Un épais nuage de fumée retarde le coup d’envoi du clásico. En cause, le tifo impressionnant déployé par les supporters du Standard avant la montée des équipes sur le terrain. Standard-Anderlecht, ce n’est pas rien. C’est une opposition de styles et de mentalités. Aux Liégeois la hargne, la rage et la résistance au mal héritée des métallos qui suaient sang et eau dans les usines situées de l’autre côté du fleuve, en face du stade. Aux Bruxellois cette tradition de football élégant, léché et racé censé traduire sur un terrain de football la supposée arrogance des gens de la capitale. C’est une rivalité farouche qui remonte aux années 1950, époque à laquelle les deux équipes ont commencé à se forger un palmarès. Ce fut longtemps, dans les tribunes du moins, éminemment folklorique. En coulisses, on en était déjà à couteaux tirés. Deux capitaines d’industrie se disputaient le rôle de grand manitou de l’Union belge de football. Le Bruxellois prit le dessus et l’amertume – doux euphémisme – fit son entrée. L’eau a évidemment coulé sous les ponts de la Meuse et même si aujourd’hui, business oblige, les dirigeants des deux clubs se parlent et font aimablement affaire dans les salons feutrés après un parcours de golf, on sent tout de même que ce ne sera jamais la franche camaraderie.

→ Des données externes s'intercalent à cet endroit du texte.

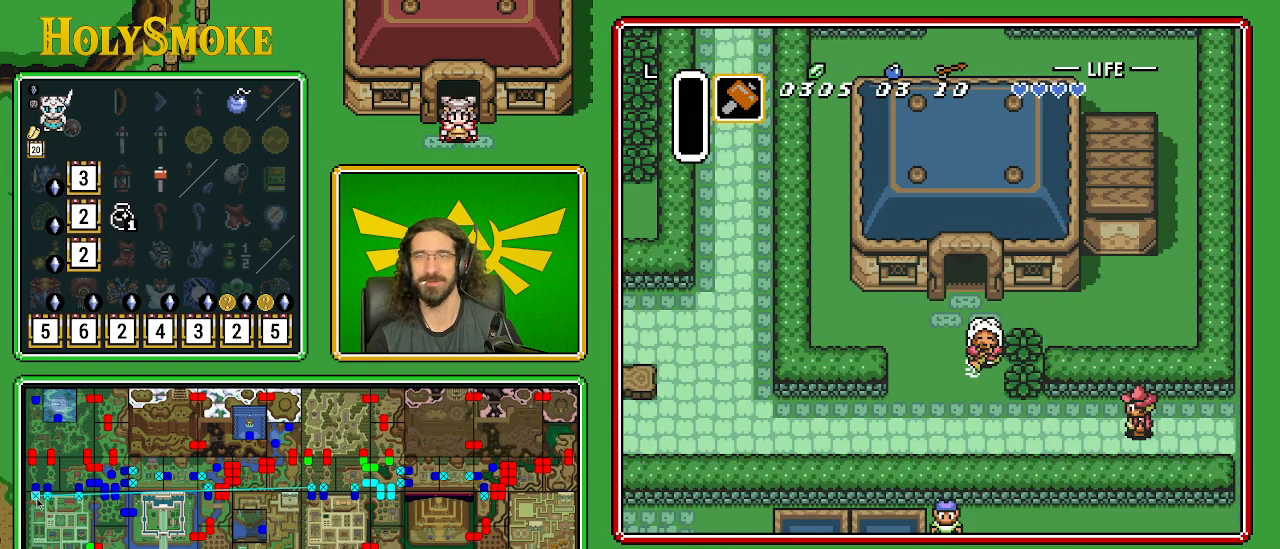
{"buttons": ["DPAD_DOWN", "DPAD_LEFT"], "events": [[217, "DPAD_DOWN", "down"], [483, "DPAD_LEFT", "down"]]}
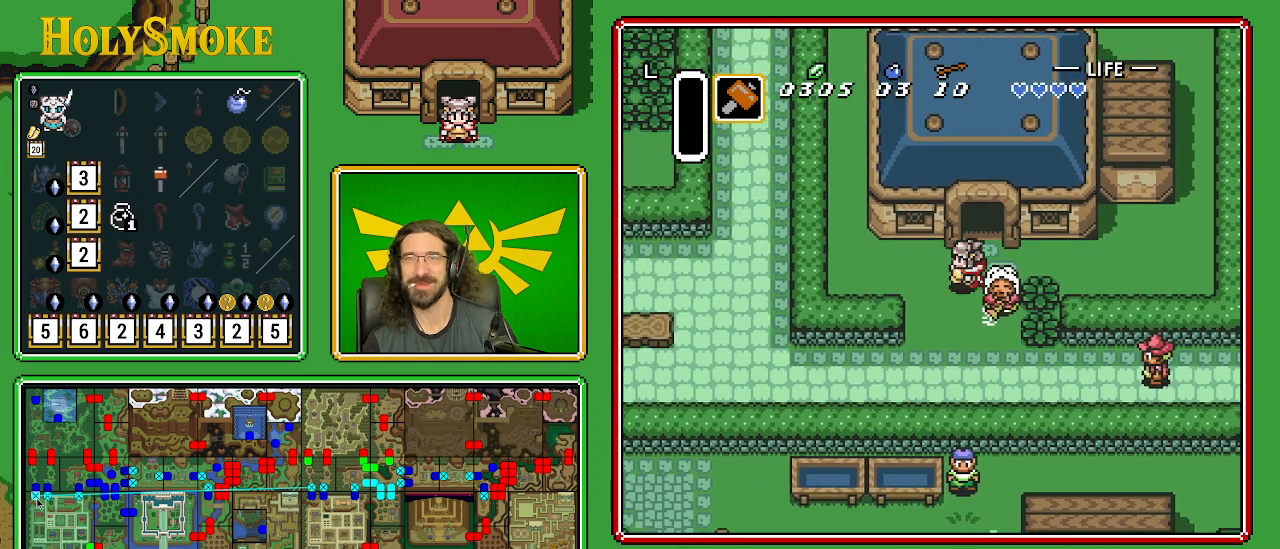
{"buttons": ["DPAD_DOWN", "DPAD_RIGHT"], "events": [[17, "DPAD_DOWN", "up"], [83, "DPAD_DOWN", "down"], [150, "DPAD_LEFT", "up"], [483, "DPAD_RIGHT", "down"]]}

Et donc le match commence avec sept minutes de retard.

12 avril, 20h43

Alen Halilovic enroule une frappe exquise des 25 mètres. Impuissante, la défense anderlechtoise contemple les dégâts. Bien que justement annulé pour hors-jeu d’un demi-pied, le but met littéralement le feu aux poudres. Sportivement, le ton est donné : les Bruxellois vont se faire manger tout cru. En tribune, certains ne l’entendent pas de cette oreille. Frustrés par le lamentable départ des leurs dans ces playoffs (un formidable 0/9 à ce moment, 1/15 à l’heure d’écrire ces lignes), quelques hooligans bruxellois lancent une première salve de fumigènes sur la pelouse. L’action est entièrement préméditée, elle vise à « sanctionner » les dirigeants du club, et dès cet instant, on a compris que cette poignée de mous du bulbe n’ont qu’un objectif : faire arrêter la partie. Le règlement de la ligue pro est, en effet, très clair à cet égard : au premier jet d’engins pyrotechniques sur le terrain, le speaker du stade lance un appel/avertissement. Au second, l’arbitre interrompt la partie pendant 10 minutes histoire de calmer les esprits (pour autant qu’il y ait des esprits, il y a des gens dans les gradins, tu as l’impression que leur seul neurone n’est là que pour les empêcher de chier en marchant – puissent les chevaux me pardonner) et au troisième, il arrête définitivement la partie. Et c’est exactement ce qui s’est produit. Aussitôt après les deux buts liégeois, les décérébrés du camp d’en face redoublent d’ardeur incendiaire, balançant des fumigènes introduits dans le stade avec la probable complicité plus ou moins active des stadiers qui les accompagnent, endommageant gravement la pelouse au passage.

Tu veux peut-être une médaille, enfoiré ? (Capture d’écran Facebook)

12 avril, 21h08

L’arbitre prend la seule décision qui s’offre à lui et renvoie les deux équipes aux vestiaires. Le règlement ne laisse planer aucun doute : Anderlecht perdra le match par forfait en raison du comportement de ses « supporters », se voit infliger une amende immédiate de 50.000 €  par la ligue pro (ce qui, incidemment, constitue une somme importante, même pour le plus gros budget du foot belge) et attend maintenant, la sanction de l’Union belge (théoriquement un match à huis clos, mais c’est peu probable vu l’absence d’antécédents, et une autre amende probablement salée). Les incidents se poursuivent en dehors du stade : échanges de pétards et de projectiles divers entres débiles des deux camps, caillassage du bus des joueurs dont une vitre vole en éclat, rapatriement dare-dare de l’équipe vers un hôtel de la grande banlieue liégeoise histoire d’éviter d’autres mésaventures en cas de retour immédiat à Bruxelles, bref, un boxon chimiquement pur.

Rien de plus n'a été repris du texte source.